A Bahia é Afro-Barroca. Por Sérgio Siqueira
Apesar da agitação, invasões,miséria, violência, carros para cima e pra baixo, você ainda vê a velha Salvador, imaginário que já foi do mundo. Os pássaros que cantam sumiram, um ou outro que aparece meio perdido, é logo pego e posto na gaiola, apesar da lei dizer que prender pássaros da fauna brasileira é crime sem fiança, cana.
De manhã cedo as gaiolas desfilam pela Garibaldi e outras avenidas, com os derradeiros papa-capins.
A verdadeira Bahia , você ainda enxerga na saída do ilê da Liberdade, na criação de Mateus Aleluia, na pulsação da Baiana System, na orquestra Rumpilez, nos dinossauros , como Riachão e Novos Baianos, só citando 2 exemplos, únicos, sempre atuais, basta ouvi-los ou assistir os brilhantes documentários ” Riachão e “Os Filhos de João” o primeiro de Jorge Alfredo e o outro de Henrique Dantas, ambos vencedores em Brasília.
A Bahia está em Roberto Mendes e ultimamente vi 4 músicas dele de abalar, em parcerias com Jorge Portugal e Capinam. Tenho também acompanhado alguns coletivos de arte que buscam o novo e tem coisas interessantes. Acompanhei Rebeca Matta, artista de alma, costurar com sua turma o manto do bispo Rosário, tão bem interpretado pelo ator João Miguel, que realmente transcendeu.
A tradição e a vanguarda sempre foi a cara da Bahia e temos que reverenciar Edgard Santos que implantou pioneiramente as Universidades de Arte no Brasil, trazendo profissionais a frente do tempo para cá, que se encantaram ao se depararem com nossa cultura popular, ensinaram, aprenderam, misturaram. Aqui a vanguarda bebe na fonte da raiz, tem muitas fontes e matrizes fortes é cultura forte, elas são o alimento para o novo.
Quem quiser conhecer a Bahia , tem que ir pelas quebradas, o poeta Manoel de Barros já dizia, que é la que estão os melhores araticuns. Aqui o heroí é o Caboclo e o ídolo maior, embora oficialmente não achem, é Gregório de Mattos, que deveria ter estátua no Pelourinho e a peça apresentada pelo ator Ricardo Bitencourt, percorrendo as escolas da cidade. Quer queiram ou não, em Gregório está a alma baiana, que muitos torcem o nariz e tem medo, por ele não ter tido papas na língua, Gregório não tinha, carimbou a cidade, como a cidade dos dois F e foi expulso dela, era perigoso para o sistema.
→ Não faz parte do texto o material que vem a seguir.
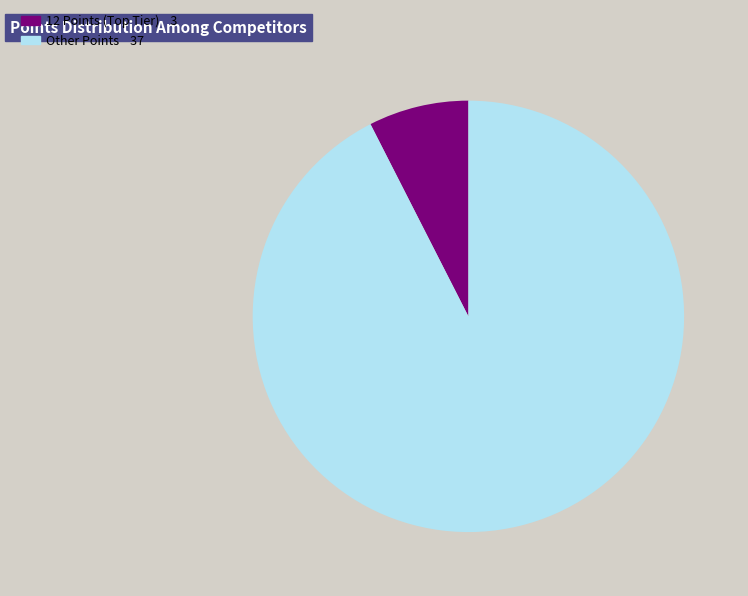

Does any single category account for the majority?

Yes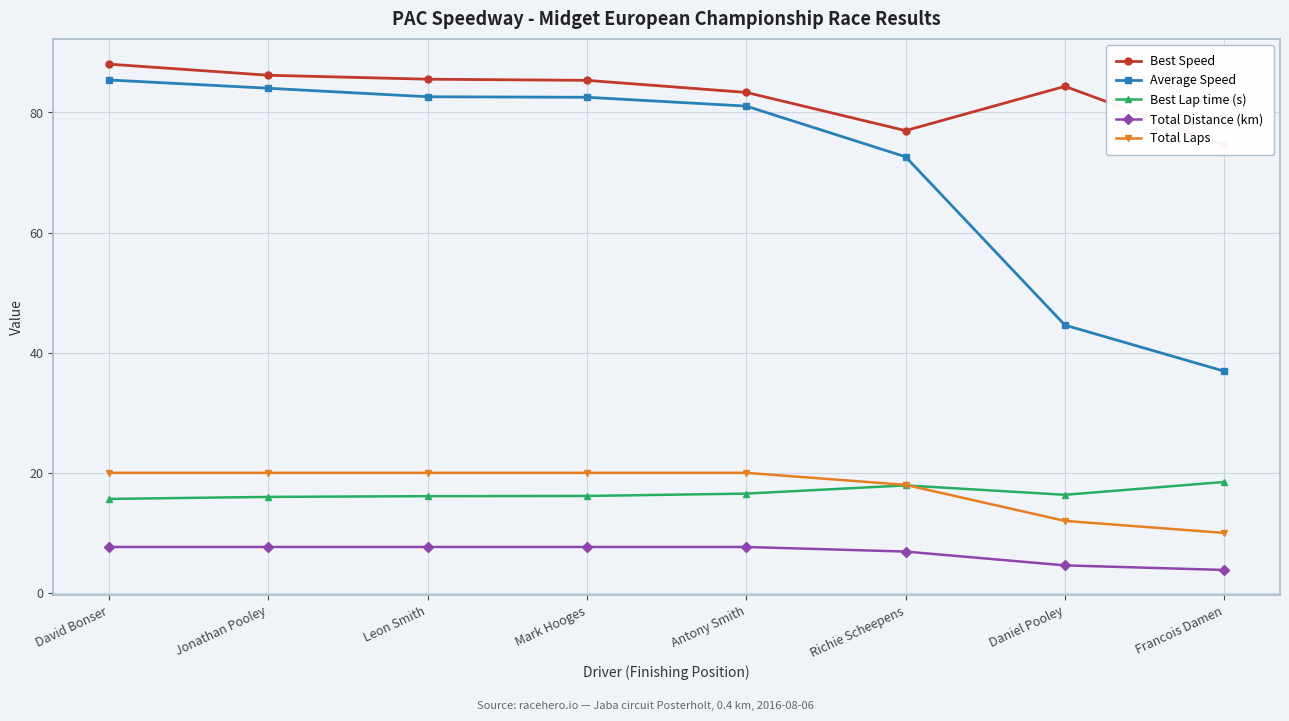

Which has a higher value, Daniel Pooley or David Bonser?

David Bonser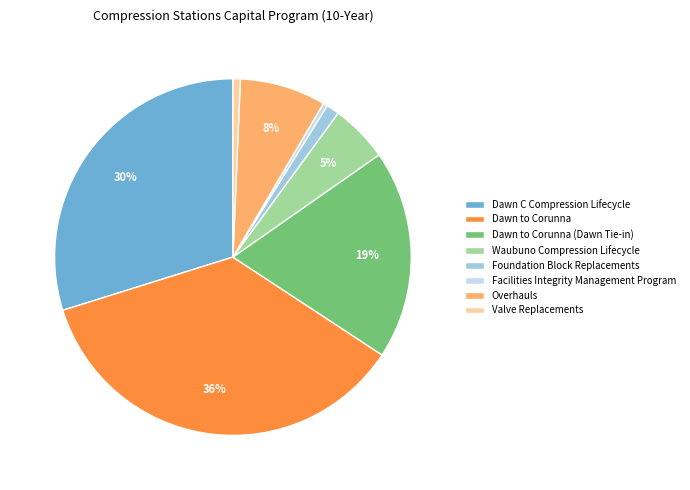

The Waubuno Compression Lifecycle slice represents 10% of the pie. True or false?

False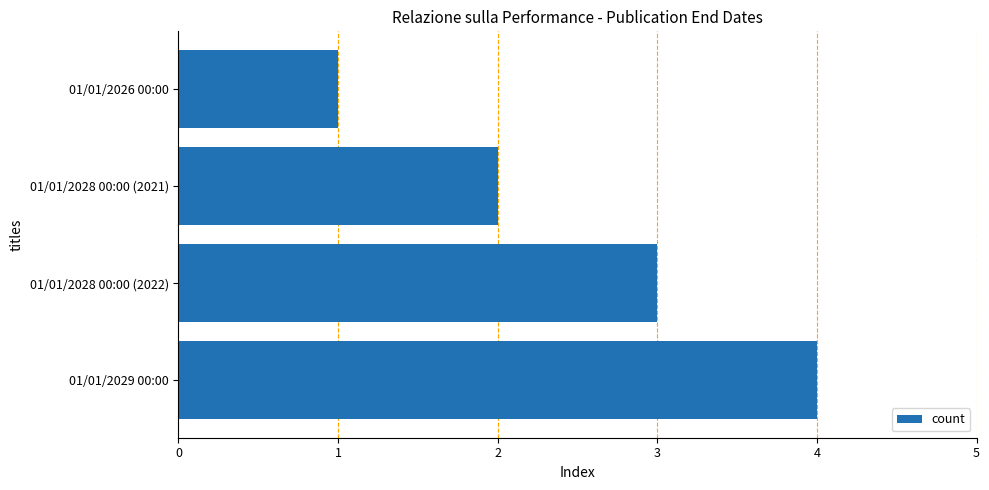

True or false: the data shows 4 at 01/01/2029 00:00.

True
Essa cidade unida ao Recôncavo pela baía de Todos os Santos é afro-barroca, por isso única. Mateus Aleluia em entrevista a Andrezão Simões, no Roda, explicou essa simbiose de uma maneira simples, e queiram ou não, são essas duas vertentes que dão a base sólida a nossa cultura. Mateus Aleluia ao falar de sua infância e de sua formação contou, uma lembrança forte, aquela que quando você é criança, ela entra no subconsciente e não sai mais, ele disse :
” Em Cachoeira eu dormia com as batidas de atabaques e os cânticos dos terreiros de candomblé que chegavam até a cidade, rompendo o silêncio da noite. E acordava, com o repicar dos sinos das igrejas e os cantos gregorianos e rezas em latim “.
A Bahia é isso, Afro Barroca por natureza.